:: Task description ::
Which lines below fall between the one containing "middle pip: (344, 755)" and the one containing "pinky tip: (404, 791)"? Repeat them exactly, counting both of those lines, and add nothing else.

:: Records supplied ::
--------
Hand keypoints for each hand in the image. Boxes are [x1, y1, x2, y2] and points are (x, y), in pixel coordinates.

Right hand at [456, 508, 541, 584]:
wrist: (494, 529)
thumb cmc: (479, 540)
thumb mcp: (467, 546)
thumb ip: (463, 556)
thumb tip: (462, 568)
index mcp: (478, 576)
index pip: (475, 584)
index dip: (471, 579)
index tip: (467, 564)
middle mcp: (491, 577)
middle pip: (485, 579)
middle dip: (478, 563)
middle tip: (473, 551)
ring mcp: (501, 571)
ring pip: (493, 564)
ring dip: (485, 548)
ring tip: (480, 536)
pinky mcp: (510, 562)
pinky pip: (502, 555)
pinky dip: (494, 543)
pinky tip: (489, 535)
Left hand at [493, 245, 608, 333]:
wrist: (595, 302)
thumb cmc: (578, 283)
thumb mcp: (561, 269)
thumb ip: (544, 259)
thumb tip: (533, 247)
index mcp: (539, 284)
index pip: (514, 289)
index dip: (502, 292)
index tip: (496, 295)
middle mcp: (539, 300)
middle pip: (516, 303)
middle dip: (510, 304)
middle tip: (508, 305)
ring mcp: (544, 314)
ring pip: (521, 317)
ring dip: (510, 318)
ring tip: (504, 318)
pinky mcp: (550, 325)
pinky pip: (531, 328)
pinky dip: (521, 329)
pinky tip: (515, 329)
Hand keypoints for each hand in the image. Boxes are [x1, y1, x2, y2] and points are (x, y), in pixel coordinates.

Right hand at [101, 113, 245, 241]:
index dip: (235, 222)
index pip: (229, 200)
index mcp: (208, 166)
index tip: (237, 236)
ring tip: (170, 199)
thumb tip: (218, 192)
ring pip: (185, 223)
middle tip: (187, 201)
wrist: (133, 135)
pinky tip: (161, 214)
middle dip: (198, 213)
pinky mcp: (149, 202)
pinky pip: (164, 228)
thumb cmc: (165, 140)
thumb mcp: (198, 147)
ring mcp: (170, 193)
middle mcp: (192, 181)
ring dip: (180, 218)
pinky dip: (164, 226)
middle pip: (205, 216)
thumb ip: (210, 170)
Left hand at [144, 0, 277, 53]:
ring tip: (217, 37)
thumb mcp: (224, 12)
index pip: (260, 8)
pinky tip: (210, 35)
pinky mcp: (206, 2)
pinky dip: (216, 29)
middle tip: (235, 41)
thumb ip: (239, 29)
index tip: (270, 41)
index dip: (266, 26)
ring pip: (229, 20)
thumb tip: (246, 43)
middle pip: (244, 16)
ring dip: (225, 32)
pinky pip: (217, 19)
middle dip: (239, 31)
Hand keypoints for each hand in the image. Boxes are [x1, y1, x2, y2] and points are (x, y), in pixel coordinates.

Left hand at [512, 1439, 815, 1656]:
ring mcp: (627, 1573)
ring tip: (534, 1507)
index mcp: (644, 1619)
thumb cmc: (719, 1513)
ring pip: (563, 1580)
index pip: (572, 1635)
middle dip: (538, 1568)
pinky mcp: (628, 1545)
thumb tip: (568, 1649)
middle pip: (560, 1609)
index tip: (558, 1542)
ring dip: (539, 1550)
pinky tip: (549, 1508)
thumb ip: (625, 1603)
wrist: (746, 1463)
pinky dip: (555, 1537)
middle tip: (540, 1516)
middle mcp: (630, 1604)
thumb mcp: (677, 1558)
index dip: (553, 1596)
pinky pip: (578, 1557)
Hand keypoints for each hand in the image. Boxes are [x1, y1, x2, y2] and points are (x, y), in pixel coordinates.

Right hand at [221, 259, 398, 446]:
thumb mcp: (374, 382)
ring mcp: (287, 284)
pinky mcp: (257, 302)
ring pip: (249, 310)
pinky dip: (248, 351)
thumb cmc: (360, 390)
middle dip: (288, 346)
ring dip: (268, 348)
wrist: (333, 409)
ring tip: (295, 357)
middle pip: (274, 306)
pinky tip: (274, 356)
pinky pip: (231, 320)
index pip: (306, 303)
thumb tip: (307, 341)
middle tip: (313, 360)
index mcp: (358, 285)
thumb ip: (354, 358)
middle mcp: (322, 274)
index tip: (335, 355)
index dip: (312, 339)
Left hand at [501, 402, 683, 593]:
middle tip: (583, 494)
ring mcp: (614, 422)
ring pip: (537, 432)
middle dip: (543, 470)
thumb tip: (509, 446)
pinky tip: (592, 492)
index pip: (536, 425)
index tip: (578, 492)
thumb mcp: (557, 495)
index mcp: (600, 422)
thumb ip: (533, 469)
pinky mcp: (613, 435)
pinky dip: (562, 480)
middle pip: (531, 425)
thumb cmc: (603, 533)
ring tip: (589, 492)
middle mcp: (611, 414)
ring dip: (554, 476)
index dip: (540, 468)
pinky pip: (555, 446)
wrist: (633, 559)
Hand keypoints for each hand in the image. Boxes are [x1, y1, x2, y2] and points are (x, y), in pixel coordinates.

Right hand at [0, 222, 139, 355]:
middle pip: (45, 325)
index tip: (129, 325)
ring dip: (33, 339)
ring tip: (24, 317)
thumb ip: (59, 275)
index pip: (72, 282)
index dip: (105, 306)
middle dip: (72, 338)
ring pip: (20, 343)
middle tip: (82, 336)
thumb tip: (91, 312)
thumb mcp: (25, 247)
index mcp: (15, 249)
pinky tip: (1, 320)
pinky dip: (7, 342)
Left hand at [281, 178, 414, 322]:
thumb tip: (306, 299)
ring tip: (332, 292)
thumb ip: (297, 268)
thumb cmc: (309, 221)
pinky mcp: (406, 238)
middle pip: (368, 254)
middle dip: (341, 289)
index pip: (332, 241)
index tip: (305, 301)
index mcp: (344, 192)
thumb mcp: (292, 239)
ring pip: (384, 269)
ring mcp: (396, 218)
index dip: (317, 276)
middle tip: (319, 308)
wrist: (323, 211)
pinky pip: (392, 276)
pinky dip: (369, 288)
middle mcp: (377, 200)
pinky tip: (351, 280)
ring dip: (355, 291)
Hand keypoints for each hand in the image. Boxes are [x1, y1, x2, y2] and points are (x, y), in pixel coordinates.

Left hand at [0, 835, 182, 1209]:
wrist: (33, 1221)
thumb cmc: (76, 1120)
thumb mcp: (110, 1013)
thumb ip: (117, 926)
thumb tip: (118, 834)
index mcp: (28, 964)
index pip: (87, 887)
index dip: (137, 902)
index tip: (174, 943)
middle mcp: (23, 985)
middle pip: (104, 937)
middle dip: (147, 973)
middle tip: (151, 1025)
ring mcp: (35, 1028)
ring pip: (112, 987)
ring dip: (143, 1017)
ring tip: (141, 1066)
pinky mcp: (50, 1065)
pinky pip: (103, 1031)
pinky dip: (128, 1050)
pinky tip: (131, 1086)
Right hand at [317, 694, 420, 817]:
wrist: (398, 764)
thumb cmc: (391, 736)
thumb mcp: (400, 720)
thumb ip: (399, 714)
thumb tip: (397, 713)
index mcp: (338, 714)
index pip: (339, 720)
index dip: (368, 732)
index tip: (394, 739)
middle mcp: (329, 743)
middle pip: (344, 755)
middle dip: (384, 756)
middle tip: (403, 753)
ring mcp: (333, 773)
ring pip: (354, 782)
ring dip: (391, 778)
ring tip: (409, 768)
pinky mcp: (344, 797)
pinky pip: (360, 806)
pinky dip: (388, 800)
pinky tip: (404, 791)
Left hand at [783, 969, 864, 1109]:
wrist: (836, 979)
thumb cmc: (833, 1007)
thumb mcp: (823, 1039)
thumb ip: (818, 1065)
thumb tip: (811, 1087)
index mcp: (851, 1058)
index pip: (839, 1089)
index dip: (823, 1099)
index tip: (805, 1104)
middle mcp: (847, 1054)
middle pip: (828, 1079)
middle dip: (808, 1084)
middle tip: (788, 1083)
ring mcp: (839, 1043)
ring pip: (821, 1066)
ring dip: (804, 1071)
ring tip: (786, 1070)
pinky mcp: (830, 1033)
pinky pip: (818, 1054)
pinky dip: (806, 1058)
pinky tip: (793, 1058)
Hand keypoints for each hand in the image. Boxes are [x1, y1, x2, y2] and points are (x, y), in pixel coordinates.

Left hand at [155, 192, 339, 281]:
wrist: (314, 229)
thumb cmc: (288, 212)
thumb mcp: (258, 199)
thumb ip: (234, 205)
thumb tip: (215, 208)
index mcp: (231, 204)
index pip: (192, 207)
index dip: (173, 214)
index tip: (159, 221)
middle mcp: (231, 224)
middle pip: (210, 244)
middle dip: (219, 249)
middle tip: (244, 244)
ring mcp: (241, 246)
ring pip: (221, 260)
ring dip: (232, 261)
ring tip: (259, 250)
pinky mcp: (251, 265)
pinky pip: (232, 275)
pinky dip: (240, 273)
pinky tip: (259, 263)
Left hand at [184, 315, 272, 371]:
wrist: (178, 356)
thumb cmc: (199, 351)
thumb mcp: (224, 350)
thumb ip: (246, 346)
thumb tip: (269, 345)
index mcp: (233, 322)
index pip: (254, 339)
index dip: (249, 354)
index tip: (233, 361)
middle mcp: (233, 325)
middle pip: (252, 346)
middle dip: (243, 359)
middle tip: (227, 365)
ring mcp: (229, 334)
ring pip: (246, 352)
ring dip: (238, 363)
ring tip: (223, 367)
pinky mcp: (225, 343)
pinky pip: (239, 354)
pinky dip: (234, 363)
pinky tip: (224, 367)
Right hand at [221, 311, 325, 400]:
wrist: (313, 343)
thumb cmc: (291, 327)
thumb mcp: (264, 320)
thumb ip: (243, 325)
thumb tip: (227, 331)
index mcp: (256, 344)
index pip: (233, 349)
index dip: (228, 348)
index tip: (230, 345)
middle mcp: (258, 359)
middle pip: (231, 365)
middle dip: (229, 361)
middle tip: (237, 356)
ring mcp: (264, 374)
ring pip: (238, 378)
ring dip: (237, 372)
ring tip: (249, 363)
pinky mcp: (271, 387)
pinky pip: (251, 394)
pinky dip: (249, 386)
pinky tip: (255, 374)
--------
:: Solution to the problem ::
middle pip: (344, 755)
middle dip: (384, 756)
middle tip: (403, 753)
ring mcp: (333, 773)
ring pip: (354, 782)
ring dip: (391, 778)
ring tip: (409, 768)
pinky mcp: (344, 797)
pinky pip: (360, 806)
pinky dip: (388, 800)
pinky tip: (404, 791)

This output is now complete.